Multi-cell strictly generalizes single-cell: with one cell, every other unit is a control (no other cells to exclude), so MULTICELLGEOLIFT makes the same fit as the single-cell GeoLift Market Selection (GEOLIFT) realize — same treated set, same donor pool, hence the same ATT, conformal p, and weights (pinned in test_multicell.py):

import pandas as pd
from mlsynth import MULTICELLGEOLIFT

url = ("https://raw.githubusercontent.com/jgreathouse9/mlsynth/"
       "refs/heads/main/basedata/geolift_test_data.csv")
df = pd.read_csv(url)                                   # GeoLift_Test: 40 mkts x 105 days
dates = sorted(df["date"].unique())
df["post"] = df["date"].isin(dates[90:]).astype(int)   # last 15 days = treatment window

# one cell A only; every other geo is a control (no other cells to exclude)
df["cell"] = df["location"].map({"chicago": "A", "portland": "A"}).fillna("")

res = MULTICELLGEOLIFT({
    "df": df, "outcome": "Y", "unitid": "location", "time": "date",
    "cell_column_name": "cell", "post_col": "post", "fixed_effects": True,
}).fit()

# one cell A, everyone else control  ==  single-cell GEOLIFT on {chicago, portland}
res.cells["A"].effects.att        # 156.805165  (identical to the realize ATT)
res.cells["A"].inference.p_value  # 0.006        (identical)
res.winner                        # None — nothing to compare against

Verification#

Cross-validated against augsynth (the engine GeoLiftMultiCell wraps) on the GeoLift_Test panel — cell A = {chicago, portland} (real effect), cell B = {atlanta, boston} (placebo), the rest shared controls: the per-cell ATT matches augsynth to the decimal (A 156.84, B 119.38), the conformal p-values agree (A ≈0.01, B ≈0.8), and the donor-exclusion invariant holds (A never uses B’s markets). Durable case geolift_multicell; unit tests mlsynth/tests/test_multicell.py.

Core API#

class mlsynth.MULTICELLGEOLIFT(config: MultiCellGeoLiftConfig | dict)#

Multi-cell GeoLift: measure several treatment cells at once.

Given a unit-level cell-membership column ("A", "B", … for treated geos; blank / control_label for controls) and a post_col treatment window, each cell is measured against the shared control pool with the fixed-effect Augmented SCM + conformal inference (the other cells are excluded from each cell’s donor pool), and the cells are compared (GeoLift’s non-overlapping-CI winner rule).

Parameters:

config (MultiCellGeoLiftConfig or dict) – See mlsynth.utils.geolift_helpers.multicell.config.MultiCellGeoLiftConfig.

Examples

>>> from mlsynth import MULTICELLGEOLIFT
>>> res = MULTICELLGEOLIFT({"df": panel, "outcome": "Y", "unitid": "location",
...     "time": "date", "cell_column_name": "cell", "post_col": "post"}).fit()
>>> res.cells["A"].effects.att, res.winner
fit() MultiCellResults#

Resolve the cells, measure each against the shared control, compare.

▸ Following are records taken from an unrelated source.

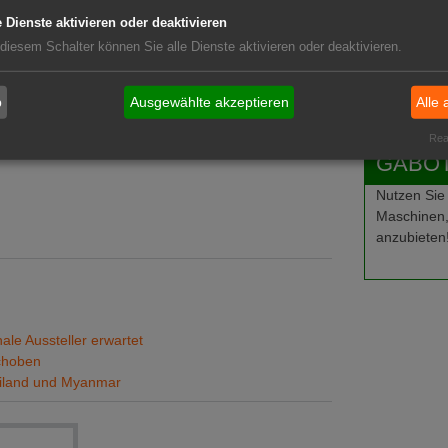
Job-Ge
tformen
e Dienste aktivieren oder deaktivieren
Ausbild
 diesem Schalter können Sie alle Dienste aktivieren oder deaktivieren.
auen. Die nächste Veranstaltung findet vom 17. bis
Stellen
. Mai 2028 wieder nach Bangkok zurückkehrt. Damit
b
Ausgewählte akzeptieren
Alle 
Stellen
Agritechnica-Markenfamilie als globales Netzwerk für
irtschaft weiter aus.
Real
GABOT-
Nutzen Sie
Maschinen,
anzubieten
le Aussteller erwartet
choben
iland und Myanmar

class mlsynth.utils.geolift_helpers.multicell.config.MultiCellGeoLiftConfig(*, df: DataFrame, outcome: str, unitid: str, time: str, cell_column_name: str, post_col: str, control_label: str | None = None, how: str = 'mean', augment: str | None = 'ridge', fixed_effects: bool = True, alpha: float = 0.1, cpic: float | None = None, ns: int = 1000, conformal_type: str = 'iid', seed: int = 0, display_graphs: bool = True)#

Configuration for the multi-cell GeoLift analysis.

model_config: ClassVar[ConfigDict] = {'arbitrary_types_allowed': True, 'extra': 'forbid'}#

Configuration for the model, should be a dictionary conforming to [ConfigDict][pydantic.config.ConfigDict].